**What you will do**
In the records below, please retype word for word every line from the one containing "genommen und bin damit einverstanden." through the final one, both included, and nothing else.

**Dataset entries**
- - - - - - -

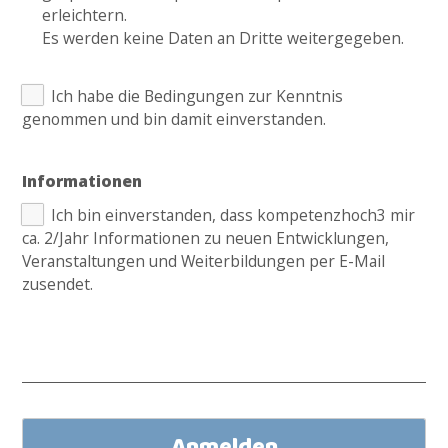
erleichtern.
Es werden keine Daten an Dritte weitergegeben.
Ich habe die Bedingungen zur Kenntnis
genommen und bin damit einverstanden.
Informationen
Ich bin einverstanden, dass kompetenzhoch3 mir
ca. 2/Jahr Informationen zu neuen Entwicklungen,
Veranstaltungen und Weiterbildungen per E-Mail
zusendet.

- - - - - - -

**Task answer**
genommen und bin damit einverstanden.
Informationen
Ich bin einverstanden, dass kompetenzhoch3 mir
ca. 2/Jahr Informationen zu neuen Entwicklungen,
Veranstaltungen und Weiterbildungen per E-Mail
zusendet.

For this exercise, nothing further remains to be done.